Required task 1>
Please reproduce the stretch of the panpsychism review from "Another strength of the book is in its" through "way either (258)." word for word.

Selection>

>> Start

A related theme of the book is that panpsychism has not received a fair treatment. Against the background of the entrenched view that it is crazy to attribute mentality to things like trees, rocks, and particles, panpsychism appears to be absurd (217, 263-7). In some cases, even the thinkers that Skrbina identifies as committed to views that entail panpsychism reject it on the ground that it is too unlikely (82, 172, 198, 218-21). We might smirk when we read of the minded "holons" of Arthur Koestler, for example, and Skrbina himself admits that panpsychist views often sound ridiculous (227, 235). However, a panpsychist view cannot be expressed accurately in the terms of a language that is laden with the theory that bodies are inert and unthinking (192, 247), and so will continue to sound ridiculous until there is a Kuhnian paradigm shift in which that theory is abandoned. A consequent difficulty for the case that Skrbina is attempting to make is of course that, to the extent that the 20th-Century scientists that he considers have accepted panpsychism, they have been regarded with suspicion by the larger academic community (217), and so might not have the kind of stature that would incline us to give the view another look.

A third central theme of the book is that panpsychism has important ethical implications. If it is true that every creature is in some sensed minded, then we should not regard any of the objects that surround us merely as equipment to be manipulated for our purposes (223-8, 256, 265-9). In a Heideggerian vein, one of the ideas here is that, as things stand, we do not merely harm our fellow minded creatures but are constrained to a stance towards ourselves and others that significantly limits our possibilities.

The book has a number of problems and a number of strengths. One of the strengths is that it isolates and identifies no fewer than than nine independent arguments that have been offered for the doctrine that everything has a mind or mind-like quality (250-1). The figures who offer these arguments often do so without explicitly characterizing them, and without reflecting that there is a broad historical pattern in which panpsychism has been regarded as the single best solution to a number of perennial philosophical problems. These include the problem of how minds and bodies interact, the problem of how bodies behave in an orderly manner if they are not intelligent, and the problem of how mentality can emerge from things that do not have minds themselves. Skrbina is arguing that panpsychism has been a pervasive view in the history of human thought, but he is also (at the end of the book) attempting to defend the view itself, and his reconstruction of the many arguments that have been offered in its favor contribute to both ends.

Another strength of the book is in the sheer number of panpsychist thinkers that it has uncovered. It is easy to get the impression that no intelligent figure in the history of philosophy or science has been a panpsychist, or that if they have, their acceptance of the view must just be an eccentricity. We might presume that an otherwise intellegent thinker's acceptance of the view is like Kepler's insistence that the planetal orbits must correspond to the five Platonic equilateral solids. Kepler held the view, but some things are better left unsaid. Skrbrina is arguing that a staggering number of thinkers have taken seriously the view that everything has a mind, and that if the view is an embarrassment now it was not an embarrassment then.

Another strength of the book is in its application of what is in effect the Leibnizian view that a complete mechanistic explanation is not a complete explanation simpliciter. We can quantify bodies and predict their behavior, and when we are successful we might presume that we have uncovered all that there is to them. There is a danger in doing this if there are ways of uncovering any remaining features of bodies and if our current practices are such that we would never think to utilize them. We do not know the existence of other human minds by any kind of direct experience, presumably, and we would not know the minds of other creatures in this way either (258).

>> End

Records excerpted from a collection>
>> Start

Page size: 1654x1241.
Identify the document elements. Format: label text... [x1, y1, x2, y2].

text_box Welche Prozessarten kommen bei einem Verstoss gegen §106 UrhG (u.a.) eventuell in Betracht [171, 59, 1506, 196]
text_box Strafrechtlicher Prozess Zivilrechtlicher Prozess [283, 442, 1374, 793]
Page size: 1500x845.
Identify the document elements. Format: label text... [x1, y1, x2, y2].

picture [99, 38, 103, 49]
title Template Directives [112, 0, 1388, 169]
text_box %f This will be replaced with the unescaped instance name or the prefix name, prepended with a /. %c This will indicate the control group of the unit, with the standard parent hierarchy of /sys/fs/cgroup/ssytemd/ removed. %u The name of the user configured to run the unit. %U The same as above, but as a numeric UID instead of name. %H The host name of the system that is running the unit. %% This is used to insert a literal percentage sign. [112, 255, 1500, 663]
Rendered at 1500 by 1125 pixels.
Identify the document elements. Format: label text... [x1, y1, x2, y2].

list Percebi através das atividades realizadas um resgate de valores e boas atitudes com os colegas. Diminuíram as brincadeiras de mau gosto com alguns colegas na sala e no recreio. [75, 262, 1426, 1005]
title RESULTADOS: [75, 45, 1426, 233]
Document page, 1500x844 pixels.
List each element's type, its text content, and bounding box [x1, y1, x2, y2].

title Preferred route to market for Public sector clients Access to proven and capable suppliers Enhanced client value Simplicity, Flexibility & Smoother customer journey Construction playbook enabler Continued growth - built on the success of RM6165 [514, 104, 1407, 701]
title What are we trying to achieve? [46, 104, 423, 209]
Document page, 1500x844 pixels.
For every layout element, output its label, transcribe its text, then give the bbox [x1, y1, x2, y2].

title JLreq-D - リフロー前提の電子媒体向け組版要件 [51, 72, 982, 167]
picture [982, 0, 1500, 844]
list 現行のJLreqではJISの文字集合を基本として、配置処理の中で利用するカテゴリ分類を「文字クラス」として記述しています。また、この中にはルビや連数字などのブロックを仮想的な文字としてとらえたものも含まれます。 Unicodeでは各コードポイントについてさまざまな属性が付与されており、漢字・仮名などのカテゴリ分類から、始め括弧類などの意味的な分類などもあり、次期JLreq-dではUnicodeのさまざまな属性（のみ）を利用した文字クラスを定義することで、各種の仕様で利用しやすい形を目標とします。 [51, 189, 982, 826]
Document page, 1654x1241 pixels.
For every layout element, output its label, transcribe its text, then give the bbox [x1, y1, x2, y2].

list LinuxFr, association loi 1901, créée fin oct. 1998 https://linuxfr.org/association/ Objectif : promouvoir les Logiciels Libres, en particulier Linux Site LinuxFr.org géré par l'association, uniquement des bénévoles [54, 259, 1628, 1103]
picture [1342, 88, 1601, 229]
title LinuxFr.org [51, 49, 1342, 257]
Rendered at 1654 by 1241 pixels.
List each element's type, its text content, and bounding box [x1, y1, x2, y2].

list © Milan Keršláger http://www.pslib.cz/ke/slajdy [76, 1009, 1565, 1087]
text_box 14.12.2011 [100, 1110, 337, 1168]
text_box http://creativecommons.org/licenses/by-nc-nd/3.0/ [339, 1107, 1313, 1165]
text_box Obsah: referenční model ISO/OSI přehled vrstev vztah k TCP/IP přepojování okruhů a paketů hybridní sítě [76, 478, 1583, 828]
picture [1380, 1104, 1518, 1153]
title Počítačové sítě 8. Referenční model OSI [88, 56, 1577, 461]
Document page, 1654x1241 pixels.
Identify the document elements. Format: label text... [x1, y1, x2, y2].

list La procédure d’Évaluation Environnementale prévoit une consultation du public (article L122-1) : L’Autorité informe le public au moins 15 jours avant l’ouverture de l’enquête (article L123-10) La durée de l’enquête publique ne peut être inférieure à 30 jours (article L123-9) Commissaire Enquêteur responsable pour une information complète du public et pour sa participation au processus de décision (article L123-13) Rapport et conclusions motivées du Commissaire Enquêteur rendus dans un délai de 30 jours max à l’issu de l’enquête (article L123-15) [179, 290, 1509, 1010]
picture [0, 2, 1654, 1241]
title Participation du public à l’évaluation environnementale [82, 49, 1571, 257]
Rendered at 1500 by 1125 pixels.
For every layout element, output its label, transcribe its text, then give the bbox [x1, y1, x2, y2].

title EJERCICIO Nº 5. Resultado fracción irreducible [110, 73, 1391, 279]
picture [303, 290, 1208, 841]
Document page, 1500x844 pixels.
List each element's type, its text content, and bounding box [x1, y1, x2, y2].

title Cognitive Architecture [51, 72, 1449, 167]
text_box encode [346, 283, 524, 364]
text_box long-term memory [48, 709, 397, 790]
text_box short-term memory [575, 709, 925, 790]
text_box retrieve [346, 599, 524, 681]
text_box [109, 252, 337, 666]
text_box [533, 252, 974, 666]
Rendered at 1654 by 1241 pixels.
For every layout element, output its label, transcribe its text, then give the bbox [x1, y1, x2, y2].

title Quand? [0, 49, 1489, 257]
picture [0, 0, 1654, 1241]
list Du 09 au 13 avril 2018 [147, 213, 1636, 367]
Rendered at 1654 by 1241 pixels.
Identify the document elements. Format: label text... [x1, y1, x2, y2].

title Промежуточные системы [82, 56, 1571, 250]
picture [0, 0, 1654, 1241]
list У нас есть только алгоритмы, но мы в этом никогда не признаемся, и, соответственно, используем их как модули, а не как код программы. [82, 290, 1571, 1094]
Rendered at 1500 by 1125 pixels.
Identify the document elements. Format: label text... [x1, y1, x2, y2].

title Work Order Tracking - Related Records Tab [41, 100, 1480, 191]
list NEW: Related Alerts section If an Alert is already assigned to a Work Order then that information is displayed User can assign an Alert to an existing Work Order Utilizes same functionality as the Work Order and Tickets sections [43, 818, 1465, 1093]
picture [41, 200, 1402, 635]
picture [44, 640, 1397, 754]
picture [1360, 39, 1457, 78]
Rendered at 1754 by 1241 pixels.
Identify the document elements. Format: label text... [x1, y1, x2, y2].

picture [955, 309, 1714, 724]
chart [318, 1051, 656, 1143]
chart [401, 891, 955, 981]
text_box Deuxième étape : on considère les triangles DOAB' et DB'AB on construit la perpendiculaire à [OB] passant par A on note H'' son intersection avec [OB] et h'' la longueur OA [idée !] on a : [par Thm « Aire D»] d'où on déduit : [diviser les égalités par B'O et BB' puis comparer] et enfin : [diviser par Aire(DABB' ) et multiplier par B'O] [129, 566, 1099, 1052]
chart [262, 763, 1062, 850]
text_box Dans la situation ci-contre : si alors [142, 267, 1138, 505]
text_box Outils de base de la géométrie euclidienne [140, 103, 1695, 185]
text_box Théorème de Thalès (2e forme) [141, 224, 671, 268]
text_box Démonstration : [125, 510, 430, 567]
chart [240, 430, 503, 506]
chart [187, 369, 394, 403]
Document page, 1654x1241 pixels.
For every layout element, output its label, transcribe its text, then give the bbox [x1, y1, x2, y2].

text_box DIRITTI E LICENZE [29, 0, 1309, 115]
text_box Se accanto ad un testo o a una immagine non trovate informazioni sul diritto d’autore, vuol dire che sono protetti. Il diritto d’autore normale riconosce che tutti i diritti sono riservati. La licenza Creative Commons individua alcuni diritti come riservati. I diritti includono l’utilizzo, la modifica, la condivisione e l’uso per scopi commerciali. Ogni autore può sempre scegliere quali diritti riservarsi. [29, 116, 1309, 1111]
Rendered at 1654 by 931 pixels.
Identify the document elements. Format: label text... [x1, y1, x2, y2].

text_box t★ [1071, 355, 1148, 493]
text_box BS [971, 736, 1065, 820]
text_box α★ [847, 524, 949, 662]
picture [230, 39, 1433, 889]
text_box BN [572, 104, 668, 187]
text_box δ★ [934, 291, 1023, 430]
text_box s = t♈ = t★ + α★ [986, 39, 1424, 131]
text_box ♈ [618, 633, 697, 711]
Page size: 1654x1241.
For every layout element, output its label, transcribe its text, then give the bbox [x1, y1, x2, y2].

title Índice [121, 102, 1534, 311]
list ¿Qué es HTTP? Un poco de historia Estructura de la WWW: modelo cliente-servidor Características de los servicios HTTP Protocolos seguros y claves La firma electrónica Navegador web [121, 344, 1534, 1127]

>> End

Required task 2>
Update the listing from its first line through the line containing "text_box %f This", replacing "document elements" with "layout elements" and leaving everything else unchanged. Return only those lines.

Written response 1>
Another strength of the book is in its application of what is in effect the Leibnizian view that a complete mechanistic explanation is not a complete explanation simpliciter. We can quantify bodies and predict their behavior, and when we are successful we might presume that we have uncovered all that there is to them. There is a danger in doing this if there are ways of uncovering any remaining features of bodies and if our current practices are such that we would never think to utilize them. We do not know the existence of other human minds by any kind of direct experience, presumably, and we would not know the minds of other creatures in this way either (258).

Written response 2>
Page size: 1654x1241.
Identify the layout elements. Format: label text... [x1, y1, x2, y2].

text_box Welche Prozessarten kommen bei einem Verstoss gegen §106 UrhG (u.a.) eventuell in Betracht [171, 59, 1506, 196]
text_box Strafrechtlicher Prozess Zivilrechtlicher Prozess [283, 442, 1374, 793]
Page size: 1500x845.
Identify the layout elements. Format: label text... [x1, y1, x2, y2].

picture [99, 38, 103, 49]
title Template Directives [112, 0, 1388, 169]
text_box %f This will be replaced with the unescaped instance name or the prefix name, prepended with a /. %c This will indicate the control group of the unit, with the standard parent hierarchy of /sys/fs/cgroup/ssytemd/ removed. %u The name of the user configured to run the unit. %U The same as above, but as a numeric UID instead of name. %H The host name of the system that is running the unit. %% This is used to insert a literal percentage sign. [112, 255, 1500, 663]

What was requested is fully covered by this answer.